**TASK TO COMPLETE**
Transcribe the records exactly from the line with "с университетским образованием" to the end, both included.

[Records from a dataset]

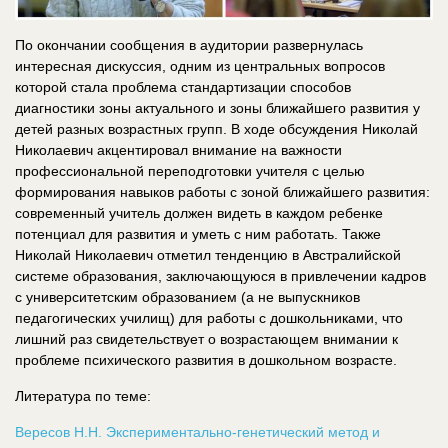
По окончании сообщения в аудитории развернулась
интересная дискуссия, одним из центральных вопросов
которой стала проблема стандартизации способов
диагностики зоны актуального и зоны ближайшего развития у
детей разных возрастных групп. В ходе обсуждения Николай
Николаевич акцентировал внимание на важности
профессиональной переподготовки учителя с целью
формирования навыков работы с зоной ближайшего развития:
современный учитель должен видеть в каждом ребенке
потенциал для развития и уметь с ним работать. Также
Николай Николаевич отметил тенденцию в Австралийской
системе образования, заключающуюся в привлечении кадров
с университетским образованием (а не выпускников
педагогических училищ) для работы с дошкольниками, что
лишний раз свидетельствует о возрастающем внимании к
проблеме психического развития в дошкольном возрасте.
Литература по теме:
Вересов Н.Н. Экспериментально-генетический метод и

**EXERCISE OUTPUT**
с университетским образованием (а не выпускников
педагогических училищ) для работы с дошкольниками, что
лишний раз свидетельствует о возрастающем внимании к
проблеме психического развития в дошкольном возрасте.
Литература по теме:
Вересов Н.Н. Экспериментально-генетический метод и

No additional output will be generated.